One of the proposals in the budget was to make the Employees' Provident Fund (EPF) taxable, this move will affect about five crore investors of the retirement savings scheme. The proposal calls for 40% of the contributions made to EPF after April 1 to me made tax free on withdrawal. Currently, the entire EPF corpus is tax-free at the time of withdrawal upon the completion of five continuous years of service by the employee. This is against a proposal that makes the National Pension Scheme more tax friendly such as; no service tax on the premium paid for purchasing annuities using the corpus. The proposal also allows subscribers to the EPF a one-time ‘tax-free’ shift to the NPS.
Personal Income Taxation
Whereas no changes have been made to the existing income tax slabs, slight relief comes in the deduction applicable for rent paid will be increased from Rs 20,000 to Rs 60,000 for the benefit of tenants. Additionally an exemption of Rs. 50,000 for housing loans of up to Rs. 35 lakh and a proposed exemption of service tax for housing construction of houses smaller than 60 square meters. Further, to these ‘goodies’ there is a proposal to extend the limit of presumptive tax scheme to taxpayers who have an annual turnover that does not exceed Rs 2 crore from present Rs. 1 crore limit.

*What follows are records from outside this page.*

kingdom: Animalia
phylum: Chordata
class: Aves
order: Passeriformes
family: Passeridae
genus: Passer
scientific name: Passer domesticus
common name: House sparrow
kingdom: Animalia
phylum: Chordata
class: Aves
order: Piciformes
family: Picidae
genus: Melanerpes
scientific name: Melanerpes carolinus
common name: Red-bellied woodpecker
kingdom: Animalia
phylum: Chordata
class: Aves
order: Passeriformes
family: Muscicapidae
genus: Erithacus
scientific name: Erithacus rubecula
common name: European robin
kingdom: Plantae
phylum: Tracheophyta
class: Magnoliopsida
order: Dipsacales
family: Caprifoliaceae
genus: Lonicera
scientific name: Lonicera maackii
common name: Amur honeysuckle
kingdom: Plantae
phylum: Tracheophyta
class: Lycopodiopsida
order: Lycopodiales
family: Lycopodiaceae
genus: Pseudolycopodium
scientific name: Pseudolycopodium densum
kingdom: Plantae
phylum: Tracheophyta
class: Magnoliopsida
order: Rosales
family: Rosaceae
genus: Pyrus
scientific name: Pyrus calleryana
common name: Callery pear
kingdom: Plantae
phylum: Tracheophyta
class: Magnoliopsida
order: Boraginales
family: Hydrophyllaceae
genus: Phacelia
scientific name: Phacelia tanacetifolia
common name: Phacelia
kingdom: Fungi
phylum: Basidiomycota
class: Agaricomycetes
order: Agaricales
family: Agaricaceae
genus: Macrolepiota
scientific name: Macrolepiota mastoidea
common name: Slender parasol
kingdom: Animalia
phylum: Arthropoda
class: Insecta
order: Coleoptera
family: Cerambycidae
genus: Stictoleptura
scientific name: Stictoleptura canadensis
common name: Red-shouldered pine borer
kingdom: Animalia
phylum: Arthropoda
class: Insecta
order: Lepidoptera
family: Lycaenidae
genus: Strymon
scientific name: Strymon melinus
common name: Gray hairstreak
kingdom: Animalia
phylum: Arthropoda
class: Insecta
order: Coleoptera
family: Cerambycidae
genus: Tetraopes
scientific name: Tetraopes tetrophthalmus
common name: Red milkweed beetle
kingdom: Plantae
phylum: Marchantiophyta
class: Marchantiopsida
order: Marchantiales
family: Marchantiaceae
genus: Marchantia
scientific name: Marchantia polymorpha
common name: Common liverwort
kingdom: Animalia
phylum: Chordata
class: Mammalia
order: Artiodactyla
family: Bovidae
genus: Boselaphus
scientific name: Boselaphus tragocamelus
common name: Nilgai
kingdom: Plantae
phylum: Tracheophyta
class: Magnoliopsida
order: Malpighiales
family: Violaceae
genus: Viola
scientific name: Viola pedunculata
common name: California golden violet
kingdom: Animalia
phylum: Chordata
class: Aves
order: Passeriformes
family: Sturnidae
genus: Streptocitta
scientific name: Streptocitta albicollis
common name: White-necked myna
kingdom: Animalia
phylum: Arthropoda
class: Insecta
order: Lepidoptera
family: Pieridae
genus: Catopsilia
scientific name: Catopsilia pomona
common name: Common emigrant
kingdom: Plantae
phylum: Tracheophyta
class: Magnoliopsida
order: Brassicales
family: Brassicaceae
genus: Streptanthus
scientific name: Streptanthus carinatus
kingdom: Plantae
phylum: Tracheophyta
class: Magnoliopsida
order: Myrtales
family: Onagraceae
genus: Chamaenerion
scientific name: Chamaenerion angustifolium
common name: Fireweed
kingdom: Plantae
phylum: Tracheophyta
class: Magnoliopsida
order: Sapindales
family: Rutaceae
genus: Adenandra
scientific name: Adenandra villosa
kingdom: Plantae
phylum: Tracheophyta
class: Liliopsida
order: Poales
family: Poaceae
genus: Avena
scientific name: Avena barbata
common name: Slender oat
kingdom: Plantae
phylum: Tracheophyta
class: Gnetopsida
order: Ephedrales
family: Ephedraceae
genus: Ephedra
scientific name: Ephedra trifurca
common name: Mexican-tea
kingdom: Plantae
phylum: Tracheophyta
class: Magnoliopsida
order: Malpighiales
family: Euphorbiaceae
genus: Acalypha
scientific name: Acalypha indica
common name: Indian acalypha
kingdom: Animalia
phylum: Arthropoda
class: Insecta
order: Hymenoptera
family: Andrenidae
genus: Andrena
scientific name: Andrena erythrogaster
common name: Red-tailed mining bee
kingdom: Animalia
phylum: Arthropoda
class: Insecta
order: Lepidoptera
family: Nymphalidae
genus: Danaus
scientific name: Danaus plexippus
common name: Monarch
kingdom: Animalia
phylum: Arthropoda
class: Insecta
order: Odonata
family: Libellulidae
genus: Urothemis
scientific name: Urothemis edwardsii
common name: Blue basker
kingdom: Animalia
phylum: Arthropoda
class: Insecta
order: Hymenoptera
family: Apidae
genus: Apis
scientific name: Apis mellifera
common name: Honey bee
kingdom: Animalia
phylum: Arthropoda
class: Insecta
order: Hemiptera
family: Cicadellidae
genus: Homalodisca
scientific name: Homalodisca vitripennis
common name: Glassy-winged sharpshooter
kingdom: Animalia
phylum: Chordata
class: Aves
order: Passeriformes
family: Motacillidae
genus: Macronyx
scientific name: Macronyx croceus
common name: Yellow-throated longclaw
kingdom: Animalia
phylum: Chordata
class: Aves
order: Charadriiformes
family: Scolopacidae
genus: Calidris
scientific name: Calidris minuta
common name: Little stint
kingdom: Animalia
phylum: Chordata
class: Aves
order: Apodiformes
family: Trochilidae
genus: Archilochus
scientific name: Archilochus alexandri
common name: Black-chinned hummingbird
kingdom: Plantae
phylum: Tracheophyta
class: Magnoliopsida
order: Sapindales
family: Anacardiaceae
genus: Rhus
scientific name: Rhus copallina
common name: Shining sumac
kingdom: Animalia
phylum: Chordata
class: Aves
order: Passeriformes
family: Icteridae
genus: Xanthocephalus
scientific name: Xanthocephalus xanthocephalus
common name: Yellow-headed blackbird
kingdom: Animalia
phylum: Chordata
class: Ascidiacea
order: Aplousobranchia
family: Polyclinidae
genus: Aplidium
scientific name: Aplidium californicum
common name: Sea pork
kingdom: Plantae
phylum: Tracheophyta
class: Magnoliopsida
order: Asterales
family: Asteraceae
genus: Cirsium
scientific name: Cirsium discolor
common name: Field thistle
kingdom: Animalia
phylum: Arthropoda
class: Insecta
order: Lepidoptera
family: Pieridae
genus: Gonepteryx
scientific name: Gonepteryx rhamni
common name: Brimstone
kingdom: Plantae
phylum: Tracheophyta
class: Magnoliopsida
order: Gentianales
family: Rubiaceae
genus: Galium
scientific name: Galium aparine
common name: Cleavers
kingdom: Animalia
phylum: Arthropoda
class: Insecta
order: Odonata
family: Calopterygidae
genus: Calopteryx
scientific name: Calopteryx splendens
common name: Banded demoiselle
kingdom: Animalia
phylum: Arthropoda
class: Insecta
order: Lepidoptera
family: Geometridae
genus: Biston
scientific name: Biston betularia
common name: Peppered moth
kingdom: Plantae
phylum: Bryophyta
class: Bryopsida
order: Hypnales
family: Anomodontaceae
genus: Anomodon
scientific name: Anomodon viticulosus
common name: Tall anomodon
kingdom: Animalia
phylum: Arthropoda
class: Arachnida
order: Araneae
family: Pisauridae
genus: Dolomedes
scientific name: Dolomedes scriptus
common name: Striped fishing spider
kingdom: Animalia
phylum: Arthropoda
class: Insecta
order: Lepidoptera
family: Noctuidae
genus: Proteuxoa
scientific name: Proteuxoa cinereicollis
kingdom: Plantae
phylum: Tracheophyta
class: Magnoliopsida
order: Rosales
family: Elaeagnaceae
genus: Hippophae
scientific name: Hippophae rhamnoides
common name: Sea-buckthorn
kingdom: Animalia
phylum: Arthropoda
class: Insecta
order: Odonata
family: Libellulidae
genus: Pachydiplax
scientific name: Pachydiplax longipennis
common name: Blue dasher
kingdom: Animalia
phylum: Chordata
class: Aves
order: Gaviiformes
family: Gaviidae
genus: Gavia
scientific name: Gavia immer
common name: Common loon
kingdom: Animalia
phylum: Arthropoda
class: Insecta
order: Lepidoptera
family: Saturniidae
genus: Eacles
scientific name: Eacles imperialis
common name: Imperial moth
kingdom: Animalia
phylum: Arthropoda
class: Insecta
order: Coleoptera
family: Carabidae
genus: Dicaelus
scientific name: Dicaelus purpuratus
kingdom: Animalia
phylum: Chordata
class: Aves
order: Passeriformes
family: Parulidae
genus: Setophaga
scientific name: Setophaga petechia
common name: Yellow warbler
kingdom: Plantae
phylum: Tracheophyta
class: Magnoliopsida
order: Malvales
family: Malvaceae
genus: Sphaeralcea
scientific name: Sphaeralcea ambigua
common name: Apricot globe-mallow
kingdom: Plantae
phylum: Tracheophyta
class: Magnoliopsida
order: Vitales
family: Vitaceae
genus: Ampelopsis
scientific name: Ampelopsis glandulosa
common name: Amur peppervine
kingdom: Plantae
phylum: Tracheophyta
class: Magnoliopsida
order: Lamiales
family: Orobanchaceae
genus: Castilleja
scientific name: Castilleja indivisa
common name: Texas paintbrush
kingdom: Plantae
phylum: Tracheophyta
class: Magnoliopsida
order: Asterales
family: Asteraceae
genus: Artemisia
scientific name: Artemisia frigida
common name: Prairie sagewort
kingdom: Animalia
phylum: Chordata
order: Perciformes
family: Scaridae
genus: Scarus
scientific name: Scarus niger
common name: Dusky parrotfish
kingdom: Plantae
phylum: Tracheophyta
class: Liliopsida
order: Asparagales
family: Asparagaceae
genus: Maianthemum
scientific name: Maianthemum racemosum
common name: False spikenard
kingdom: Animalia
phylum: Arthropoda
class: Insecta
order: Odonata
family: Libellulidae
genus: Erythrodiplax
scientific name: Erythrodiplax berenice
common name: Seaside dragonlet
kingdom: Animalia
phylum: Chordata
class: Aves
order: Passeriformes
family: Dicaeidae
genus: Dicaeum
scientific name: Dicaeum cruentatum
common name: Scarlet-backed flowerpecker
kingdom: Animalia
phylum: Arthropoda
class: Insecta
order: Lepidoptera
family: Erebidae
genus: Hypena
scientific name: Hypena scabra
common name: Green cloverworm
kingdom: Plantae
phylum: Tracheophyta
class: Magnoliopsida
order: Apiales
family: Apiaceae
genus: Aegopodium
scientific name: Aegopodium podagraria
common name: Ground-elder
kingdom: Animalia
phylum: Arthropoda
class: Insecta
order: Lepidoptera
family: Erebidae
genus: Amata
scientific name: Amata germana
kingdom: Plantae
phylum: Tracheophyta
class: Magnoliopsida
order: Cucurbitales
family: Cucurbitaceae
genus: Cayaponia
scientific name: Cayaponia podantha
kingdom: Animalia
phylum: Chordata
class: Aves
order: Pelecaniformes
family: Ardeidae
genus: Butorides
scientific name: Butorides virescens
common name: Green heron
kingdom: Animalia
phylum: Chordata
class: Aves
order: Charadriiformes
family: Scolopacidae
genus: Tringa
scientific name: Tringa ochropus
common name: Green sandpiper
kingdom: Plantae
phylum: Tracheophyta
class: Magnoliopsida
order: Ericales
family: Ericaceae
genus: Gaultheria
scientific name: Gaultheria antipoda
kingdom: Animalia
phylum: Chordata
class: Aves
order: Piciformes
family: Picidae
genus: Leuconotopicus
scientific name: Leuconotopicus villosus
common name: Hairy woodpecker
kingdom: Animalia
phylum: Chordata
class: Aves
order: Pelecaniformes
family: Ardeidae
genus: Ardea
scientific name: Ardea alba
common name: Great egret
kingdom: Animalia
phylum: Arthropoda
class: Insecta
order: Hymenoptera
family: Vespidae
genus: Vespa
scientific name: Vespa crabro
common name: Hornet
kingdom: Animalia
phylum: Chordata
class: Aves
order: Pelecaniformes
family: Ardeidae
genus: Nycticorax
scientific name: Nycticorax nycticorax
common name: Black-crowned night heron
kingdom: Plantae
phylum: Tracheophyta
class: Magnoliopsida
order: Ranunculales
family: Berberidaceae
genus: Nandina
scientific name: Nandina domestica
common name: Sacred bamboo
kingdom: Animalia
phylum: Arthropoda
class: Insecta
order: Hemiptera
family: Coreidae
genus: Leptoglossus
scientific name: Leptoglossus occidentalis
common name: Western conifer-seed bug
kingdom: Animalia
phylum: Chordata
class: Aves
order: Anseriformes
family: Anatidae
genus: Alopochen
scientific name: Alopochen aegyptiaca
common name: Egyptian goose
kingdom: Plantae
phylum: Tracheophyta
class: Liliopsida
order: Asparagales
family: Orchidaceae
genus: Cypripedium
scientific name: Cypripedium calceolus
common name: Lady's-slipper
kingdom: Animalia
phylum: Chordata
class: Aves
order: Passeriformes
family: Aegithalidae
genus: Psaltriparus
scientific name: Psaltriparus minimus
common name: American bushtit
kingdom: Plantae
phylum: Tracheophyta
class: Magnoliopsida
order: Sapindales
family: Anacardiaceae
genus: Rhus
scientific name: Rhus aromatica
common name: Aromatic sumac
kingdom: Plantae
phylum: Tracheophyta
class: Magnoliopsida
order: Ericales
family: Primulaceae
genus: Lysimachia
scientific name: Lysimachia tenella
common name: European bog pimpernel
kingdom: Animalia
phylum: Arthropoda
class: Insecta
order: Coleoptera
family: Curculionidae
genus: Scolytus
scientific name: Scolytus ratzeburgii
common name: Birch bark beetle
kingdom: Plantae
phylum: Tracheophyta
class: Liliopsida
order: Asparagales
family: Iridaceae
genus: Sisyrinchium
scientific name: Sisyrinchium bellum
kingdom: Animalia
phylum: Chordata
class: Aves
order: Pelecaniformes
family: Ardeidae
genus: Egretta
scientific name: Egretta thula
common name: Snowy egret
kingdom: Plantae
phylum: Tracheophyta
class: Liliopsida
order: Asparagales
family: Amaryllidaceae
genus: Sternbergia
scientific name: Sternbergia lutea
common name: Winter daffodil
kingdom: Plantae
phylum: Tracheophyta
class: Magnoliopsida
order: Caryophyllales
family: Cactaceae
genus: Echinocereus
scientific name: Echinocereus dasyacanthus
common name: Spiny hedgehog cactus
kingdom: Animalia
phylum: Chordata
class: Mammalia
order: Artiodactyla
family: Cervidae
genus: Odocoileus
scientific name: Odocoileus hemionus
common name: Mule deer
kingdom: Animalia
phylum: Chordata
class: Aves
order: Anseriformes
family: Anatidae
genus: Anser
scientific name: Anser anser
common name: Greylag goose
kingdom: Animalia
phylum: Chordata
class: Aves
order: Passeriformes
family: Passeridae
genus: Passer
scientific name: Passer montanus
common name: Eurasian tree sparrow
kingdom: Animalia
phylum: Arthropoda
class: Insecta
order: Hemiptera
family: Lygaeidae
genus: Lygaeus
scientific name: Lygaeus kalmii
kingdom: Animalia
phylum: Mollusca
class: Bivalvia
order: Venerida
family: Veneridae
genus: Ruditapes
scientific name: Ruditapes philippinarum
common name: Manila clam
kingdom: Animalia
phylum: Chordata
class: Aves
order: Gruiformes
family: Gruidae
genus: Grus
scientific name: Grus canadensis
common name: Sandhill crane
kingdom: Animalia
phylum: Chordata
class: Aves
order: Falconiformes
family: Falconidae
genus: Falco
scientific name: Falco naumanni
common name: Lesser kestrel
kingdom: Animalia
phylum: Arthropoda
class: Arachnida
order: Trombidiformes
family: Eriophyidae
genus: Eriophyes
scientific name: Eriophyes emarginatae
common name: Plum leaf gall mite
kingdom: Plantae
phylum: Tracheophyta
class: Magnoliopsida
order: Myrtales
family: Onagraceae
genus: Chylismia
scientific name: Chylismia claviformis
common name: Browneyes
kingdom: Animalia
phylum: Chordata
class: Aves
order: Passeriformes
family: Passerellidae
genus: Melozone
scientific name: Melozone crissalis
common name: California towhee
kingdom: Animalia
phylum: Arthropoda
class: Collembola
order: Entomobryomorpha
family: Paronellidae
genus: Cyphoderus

Taxation on Your Investments
There were no proposed changes in capital gains tax for listed stocks. Nevertheless, an additional tax of 10% on dividends in excess of Rs. 10 lakh and a corresponding increase in stock transaction tax would dampen the gains.
Easing Tax Compliance and Dispute Resolution
To ease tax compliance and dispute resolution the budget proposed to grant relief to taxpayers on payment of 15% of a disputed tax demand resolution of an appeal. This proposal alongside several proposals to reform tax reporting procedures and reporting forms will go a long way to help avoid taxpayer harassment and ease compliance.
This budget followed recommendations with the Justice Easwar committee’s report on tax simplification. That promotes growth, reduces tax litigation and harnesses compliance.